- 49°16′17″N 123°08′09″W﻿ / ﻿49.271433111917084°N 123.1358614489615°W
- Location: 1555 Duranleau Street, Vancouver, Canada
- Type: LGBTQ
- Scope: Books, related materials
- Established: April 1983

Access and use
- Members: 300

Other information
- Website: outontheshelveslibrary.com

= Out on the Shelves =

Non-profit LGBTQ library in Vancouver, Canada

Out on the Shelves (OOTS) is an LGBTQ library located in Vancouver, British Columbia. Vancouver's oldest queer library, Out on the Shelves was founded as "the Gay Library" in April 1983. The library operates as a volunteer-run collective and aims to provide opportunities for members of the LGBTQ community to see themselves reflected in literature and film.

==Description==

Although not formally affiliated with the University of British Columbia, the library is housed in the university's Resource Centre, through a partnership with the Student Resource Group. The library works closely with community partners, hosting outreach projects during the summer and participating in annual Vancouver Pride Parade celebrations.
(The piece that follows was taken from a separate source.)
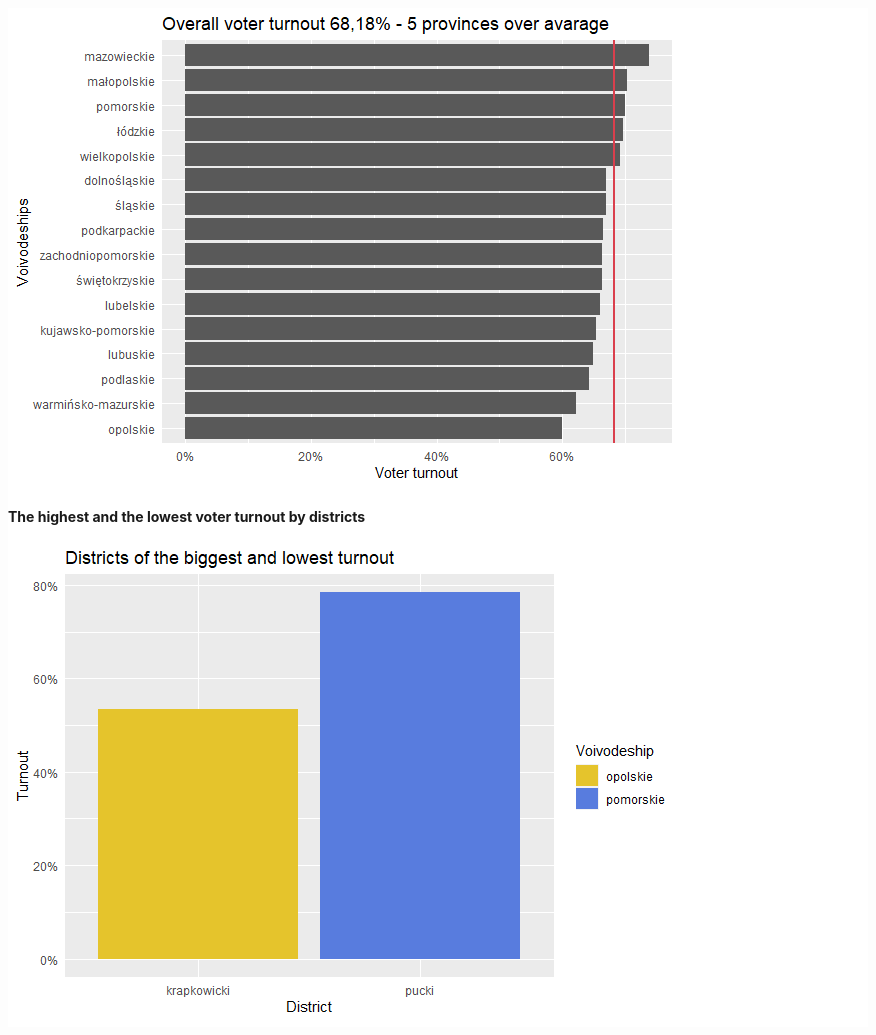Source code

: ![](poland_election_2020_files/figure-gfm/voter%20turnout-1.png)

**The highest and the lowest voter turnout by districts**

![](poland_election_2020_files/figure-gfm/frekwencja%20powiaty%20najwyzszy%20i%20najnizszy-1.png)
OOTS operates as a collective composed of unpaid volunteers with no formal leadership structure. As of 2019, the library had around 300 members and 25 volunteers. The library's collection includes fiction and nonfiction books, new and rare books, mainstream and small press books, a children's and young adult section, and a small collection of DVDs. Although the library includes selected older books, the collection focus is on popular, contemporary titles.

==History==

Out on the Shelves was established in April 1983 as "the Gay Library" on Davie Street, centre of the city's gay subculture. The Gay Library was part of a network of organizations dedicated to serving the gay community in Vancouver: initial funding was supported by a $500 grant from Gay Leisure Link, and in October 1984 the library became officially affiliated with Qmunity, then known as the Vancouver Gay Community Centre. Twelve founding members provided the impetus for the library's founding. The library provided support to young and old people as well as to parents of gay children.

The library's name changed from the Gay Library to the Gay and Lesbian Library, and then to the LGBT Library, before revising its name to Out on the Shelves. In 2015, OOTS was forced to move out of the Qmunity resource centre and the library collection was scattered, in some cases being located in members' garages. Library space was provided in 2016 by Pride UBC, the University of British Columbia Vancouver's LGBTQ resource centre. OOTS members managed the Pride UBC book collection as well as their own collection.

The library's collection has evolved over decades, from being focused on the white, gay male experience to including more diverse stories of the experiences of people of colour, as well as books featuring transgender, non-binary, Two-spirit, and bisexual narratives. In 2018, Out on the Shelves volunteers updated their local classification system designed to highlight relationships between gender and sexual identities; the classification is meant to be regularly updated.

In 2024, the library relocated to Granville Island, adjacent to downtown Vancouver.